The Stages

  • After Thursday evening’s glamorous Monte-Carlo start in Casino Square, two tough stages in darkness in the Alps punctuate the run up to Gap.
  • Two loops of three remote tests south of the town form a compact but tiring Friday, which contains almost 145km of against-the-clock action.
  • Equally gruelling third leg on Saturday features five more stages, all but one north of Gap, before the last service of the rally there and a long journey back to Monaco.
  • Sunday’s finale, as is traditional, runs in the Alpes Maritimes mountains above the Principality and features two passes over the legendary Col de Turini.

Iconic Stage

  • Col de Turini. One of the sport’s iconic locations, where enormous crowds will gather to watch competitors cross the mountain summit in the La Bollene Vesubie – Peira Cava test in the final leg. An incredible atmosphere and a ‘must-do’ for visitors.

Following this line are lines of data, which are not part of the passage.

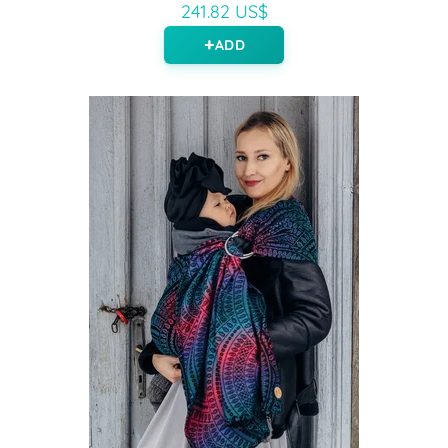
241.82 US$
ADD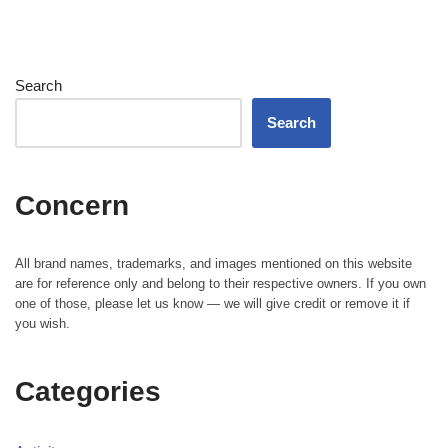
Search
Search
Concern
All brand names, trademarks, and images mentioned on this website
are for reference only and belong to their respective owners. If you own
one of those, please let us know — we will give credit or remove it if
you wish.
Categories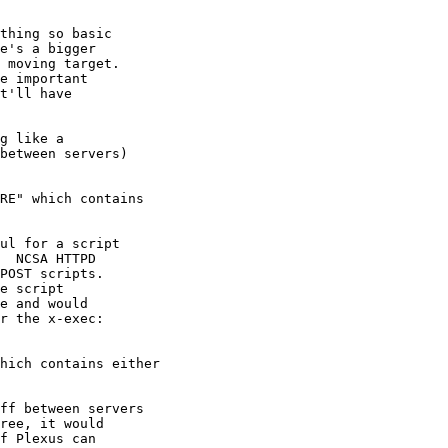
thing so basic

e's a bigger

 moving target.

e important

t'll have

g like a

between servers)

RE" which contains

ul for a script

  NCSA HTTPD

POST scripts.

e script

e and would

r the x-exec:

hich contains either

ff between servers

ree, it would

f Plexus can
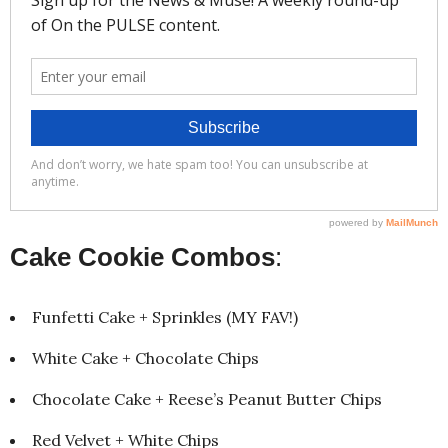
Cake Cookie Combos
:
Funfetti Cake + Sprinkles (MY FAV!)
White Cake + Chocolate Chips
Chocolate Cake + Reese’s Peanut Butter Chips
Red Velvet + White Chips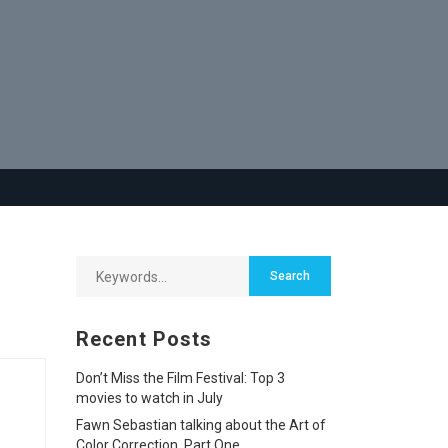
Recent Posts
Don’t Miss the Film Festival: Top 3
movies to watch in July
Fawn Sebastian talking about the Art of
Color Correction, Part One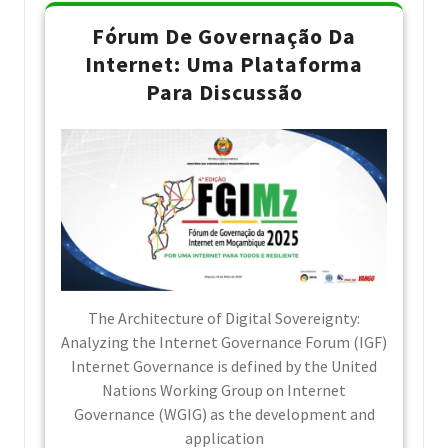
Fórum De Governação Da
Internet: Uma Plataforma
Para Discussão
The Architecture of Digital Sovereignty:
Analyzing the Internet Governance Forum (IGF)
Internet Governance is defined by the United
Nations Working Group on Internet
Governance (WGIG) as the development and
application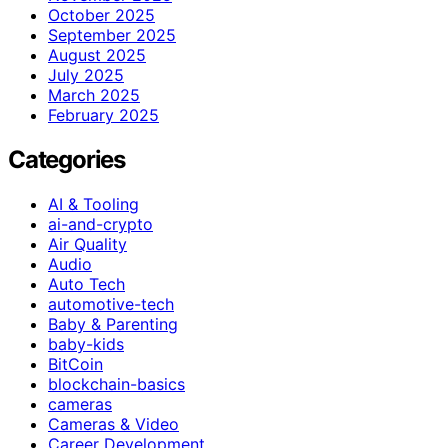
October 2025
September 2025
August 2025
July 2025
March 2025
February 2025
Categories
AI & Tooling
ai-and-crypto
Air Quality
Audio
Auto Tech
automotive-tech
Baby & Parenting
baby-kids
BitCoin
blockchain-basics
cameras
Cameras & Video
Career Development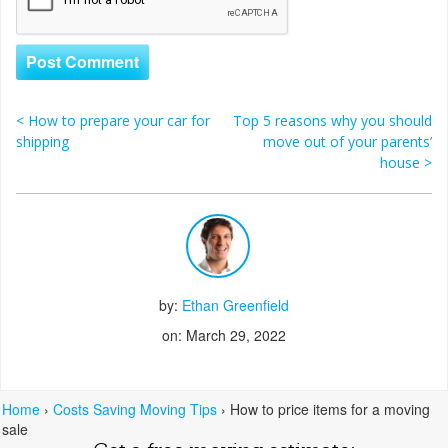
<
How to prepare your car for
Top 5 reasons why you should
Post navigation
shipping
move out of your parents’
house
>
by:
Ethan Greenfield
on: March 29, 2022
Home
›
Costs Saving Moving Tips
›
How to price items for a moving
sale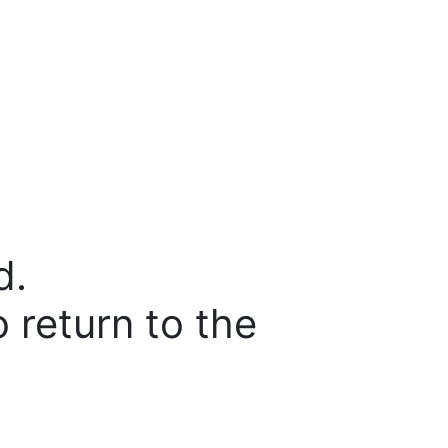
d.
o return to the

  • Essentially an asphalt rally but unpredictable mountain weather brings varied conditions.
  • Competitors must expect snow, ice and dry asphalt – often encountering all in the same stage.
  • They must balance the need for grip in winter weather with that required for dry asphalt.
  • Shrewd tyre selection providing the best compromise for frequently changing conditions is key.
  • Experience and the ability to ‘read’ conditions is vital.

Car Setup

  • Asphalt suspension.
  • Wacky tyre selections which can include studded tyres on opposite corners of the car, matched with dry weather rubber.
  • Two spare tyres is normal.
  • Additional light pods for Thursday’s night stages.

Event History

  • Rallye Monte-Carlo is the WRC’s jewel in the crown and the oldest in the calendar.
  • First run in 1911, it was designed to promote Monte-Carlo as a tourist destination, with competitors starting from different European cities before gathering in Monaco.
  • The 1966 rally became famed for its controversial outcome when giant-killing Mini Coopers claimed the top three places before being disqualified for alleged infringements of headlight regulations.

What´s new for 2018

  • Fifty per cent of the route will be new compared to 2017.
  • Thursday night’s classic Thoard – Sisteron stage over the Col de Fontbelle will be contested in that direction for the first time in WRC history.

Top Highlights 

  • The 2018 WRC season opening in Monaco’s Casino Square.
  • Thursday night’s opening two special stages – a rare opportunity to experience the magical atmosphere, sights and sounds of WRC competition in darkness.
  • Gap service park. Watch the teams work against the clock to prepare their cars for the following day’s action in Thursday, Friday and Saturday’s end-of-day 45-minute service.
  • Sunday’s finish outside the Palace in Monaco, with monarch Prince Albert presenting the prizes.